The pinch is on

Nov. 1, 2005
Fuel prices have reached record highs, and other commodities are approaching, if not reaching, similar milestones. In the words of one of my former students, What does it all mean? Simply put, for consumers it means changing spending habits. Let's look at the impact of the rise in the cots of gasoline. At current prices, people have to spend about $13 more per week, per vehicle on gasoline alone.

Fuel prices have reached record highs, and other commodities are approaching, if not reaching, similar milestones. In the words of one of my former students, “What does it all mean?” Simply put, for consumers it means changing spending habits.

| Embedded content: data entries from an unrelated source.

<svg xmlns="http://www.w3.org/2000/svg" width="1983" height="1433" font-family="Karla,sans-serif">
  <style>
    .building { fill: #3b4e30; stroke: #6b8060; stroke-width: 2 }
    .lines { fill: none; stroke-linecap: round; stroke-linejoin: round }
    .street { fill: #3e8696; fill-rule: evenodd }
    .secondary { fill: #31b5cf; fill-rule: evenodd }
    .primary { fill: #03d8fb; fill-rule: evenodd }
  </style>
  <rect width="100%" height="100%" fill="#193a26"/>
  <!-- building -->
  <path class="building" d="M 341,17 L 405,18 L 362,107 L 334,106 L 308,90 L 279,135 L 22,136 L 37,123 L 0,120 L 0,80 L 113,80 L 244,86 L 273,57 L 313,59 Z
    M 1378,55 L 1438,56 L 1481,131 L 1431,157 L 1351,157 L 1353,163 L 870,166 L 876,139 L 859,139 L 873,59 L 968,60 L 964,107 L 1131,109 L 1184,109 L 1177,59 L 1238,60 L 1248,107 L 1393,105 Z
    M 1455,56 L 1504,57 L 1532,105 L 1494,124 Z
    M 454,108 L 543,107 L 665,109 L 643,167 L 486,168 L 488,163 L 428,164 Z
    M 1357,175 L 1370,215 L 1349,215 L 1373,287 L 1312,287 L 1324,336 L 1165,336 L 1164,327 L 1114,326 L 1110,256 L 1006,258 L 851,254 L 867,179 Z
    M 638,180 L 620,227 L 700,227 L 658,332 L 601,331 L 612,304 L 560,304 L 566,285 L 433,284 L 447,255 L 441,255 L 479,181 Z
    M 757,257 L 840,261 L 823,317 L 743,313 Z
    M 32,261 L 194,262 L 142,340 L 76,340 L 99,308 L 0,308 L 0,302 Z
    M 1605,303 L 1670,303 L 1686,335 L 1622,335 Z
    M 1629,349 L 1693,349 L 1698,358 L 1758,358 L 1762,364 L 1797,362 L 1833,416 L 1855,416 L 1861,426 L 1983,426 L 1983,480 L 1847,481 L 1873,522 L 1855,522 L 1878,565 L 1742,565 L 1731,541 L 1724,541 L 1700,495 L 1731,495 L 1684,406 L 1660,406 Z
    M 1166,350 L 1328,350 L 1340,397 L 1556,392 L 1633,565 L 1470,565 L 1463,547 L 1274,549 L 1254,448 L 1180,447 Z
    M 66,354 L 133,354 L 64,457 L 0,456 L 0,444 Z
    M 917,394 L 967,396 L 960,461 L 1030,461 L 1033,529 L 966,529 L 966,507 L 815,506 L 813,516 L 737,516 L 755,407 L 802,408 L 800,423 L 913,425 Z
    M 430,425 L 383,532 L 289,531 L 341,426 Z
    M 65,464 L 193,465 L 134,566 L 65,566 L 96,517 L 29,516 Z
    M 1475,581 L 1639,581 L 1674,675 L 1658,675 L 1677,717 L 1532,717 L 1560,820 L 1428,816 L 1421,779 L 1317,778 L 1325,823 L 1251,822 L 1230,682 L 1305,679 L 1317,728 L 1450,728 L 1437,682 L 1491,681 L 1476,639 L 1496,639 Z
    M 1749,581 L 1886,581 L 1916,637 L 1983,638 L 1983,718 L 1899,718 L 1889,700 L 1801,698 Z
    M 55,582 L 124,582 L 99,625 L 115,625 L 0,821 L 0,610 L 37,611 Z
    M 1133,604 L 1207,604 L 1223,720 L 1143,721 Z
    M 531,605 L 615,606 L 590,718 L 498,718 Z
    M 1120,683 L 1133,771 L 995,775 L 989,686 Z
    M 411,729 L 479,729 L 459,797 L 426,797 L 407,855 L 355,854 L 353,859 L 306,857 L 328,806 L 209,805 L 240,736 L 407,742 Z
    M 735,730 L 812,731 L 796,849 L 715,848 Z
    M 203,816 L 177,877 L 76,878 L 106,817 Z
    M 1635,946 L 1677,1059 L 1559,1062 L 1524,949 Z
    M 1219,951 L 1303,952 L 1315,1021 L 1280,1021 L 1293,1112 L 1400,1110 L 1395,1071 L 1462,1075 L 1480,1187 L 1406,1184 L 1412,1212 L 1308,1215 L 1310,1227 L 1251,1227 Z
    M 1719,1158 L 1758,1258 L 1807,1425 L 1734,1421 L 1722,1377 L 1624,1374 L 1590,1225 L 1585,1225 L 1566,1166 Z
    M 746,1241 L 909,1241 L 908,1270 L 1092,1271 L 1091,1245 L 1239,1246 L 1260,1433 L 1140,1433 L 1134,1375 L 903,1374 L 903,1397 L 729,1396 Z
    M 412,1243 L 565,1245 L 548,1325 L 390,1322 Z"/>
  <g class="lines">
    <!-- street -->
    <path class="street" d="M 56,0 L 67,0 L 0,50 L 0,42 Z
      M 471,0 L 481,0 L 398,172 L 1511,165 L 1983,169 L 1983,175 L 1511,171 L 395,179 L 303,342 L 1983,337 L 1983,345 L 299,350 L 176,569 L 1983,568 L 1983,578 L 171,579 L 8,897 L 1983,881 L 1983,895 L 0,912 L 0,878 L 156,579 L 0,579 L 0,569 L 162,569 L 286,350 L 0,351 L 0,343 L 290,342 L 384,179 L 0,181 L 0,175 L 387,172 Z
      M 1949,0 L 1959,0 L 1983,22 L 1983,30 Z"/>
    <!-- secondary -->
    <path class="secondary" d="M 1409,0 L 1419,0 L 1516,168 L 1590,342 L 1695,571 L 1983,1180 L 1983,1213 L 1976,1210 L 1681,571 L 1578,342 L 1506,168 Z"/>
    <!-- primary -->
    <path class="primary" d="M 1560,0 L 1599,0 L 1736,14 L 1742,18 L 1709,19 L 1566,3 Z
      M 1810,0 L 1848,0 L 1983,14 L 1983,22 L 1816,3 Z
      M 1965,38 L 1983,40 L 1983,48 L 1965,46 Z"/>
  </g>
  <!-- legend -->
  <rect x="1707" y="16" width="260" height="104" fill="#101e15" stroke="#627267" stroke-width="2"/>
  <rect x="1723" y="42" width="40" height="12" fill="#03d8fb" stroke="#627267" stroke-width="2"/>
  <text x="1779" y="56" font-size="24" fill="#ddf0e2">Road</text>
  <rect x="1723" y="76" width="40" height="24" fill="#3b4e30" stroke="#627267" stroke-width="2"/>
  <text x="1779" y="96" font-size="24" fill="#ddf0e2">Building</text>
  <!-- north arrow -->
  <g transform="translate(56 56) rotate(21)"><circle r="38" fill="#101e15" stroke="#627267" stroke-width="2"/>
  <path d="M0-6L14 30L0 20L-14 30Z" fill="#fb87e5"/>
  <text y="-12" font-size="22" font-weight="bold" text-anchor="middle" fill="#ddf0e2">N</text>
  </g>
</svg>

Let's look at the impact of the rise in the cots of gasoline. At current prices, people have to spend about $13 more per week, per vehicle on gasoline alone. That comes to slightly more than $56 per month, on average. And if you've got two vehicles, your monthly gasoline expense goes up by about $112.

How do consumers react in this situation? There are two things most people do right away. The first is to cut down on the number of miles they drive. Since September 1, in fact, people have cut back by about 2%.

The second is to change to less expensive brands or cut back on purchases of some items altogether. In either case, people look in their wallets and make the kind of purchasing adjustments that will enable them to get through the week. This can be very difficult for the 20% of American households that are flat-out spending everything they earn each week.

Unfortunately, inflation-related price increases, such as the rise in fuel costs we're seeing now, do not impact everyone equally. Those in the low wage earner group and those on fixed incomes are at a particular disadvantage, since they have to make changes in buying behavior for a much bigger percentage of their disposable income than does the rest of the population.

Rising fuel costs affect more than the gasoline and diesel we need for our vehicles. Heating bills for this winter, for example, are expected to increase about $40 a week every time temperatures fall to below-average levels for the six-month period starting in November.

When I left my house in Maine in late September, I had to decide whether to buy oil now for next season or wait until next year. After filling up my truck at $3.10 per gallon, however, the decision was an easy one — wait till next year.

But the people who live in Maine year-round do not have that option. The two-vehicle households that maintain driving and heating habits similar to last year will need an extra $66 a week to cover those expenses.

I doubt that many of them will hold onto their old habits, but they still won't have as much money to spend on other kinds of goods this winter and into next spring.

Average wage increases of 3.5% will mean an extra $17 per week in gross pay, and less than $12 a week in take-home pay. Needless to say, that's not enough to cover the additional $66 a week people will need to run their cars and heat their homes.

Public institutions are also affected by these price increases. For example, some states have asked law enforcement officials to cut back on the amount of miles they put on state vehicles. In addition, many school districts will run through their fuel allowance well before the school year is over. In fact, some districts are moving to four-day weeks to save money on heat, electricity and transportation.

This is the time of year when planning for 2006 budgets is under way. We can be sure that there will be a request for higher taxes to meet the increased costs that many of our public institutions are facing.

As a result, it is very quickly evident how painful inflation can become to those least able to adjust. In the coming months, we will see flatter growth for consumption and a need to redistribute funds to those more needy at this difficult time. Yet, the underlying economy will be strong enough to post 3% growth, on average, through June of next year.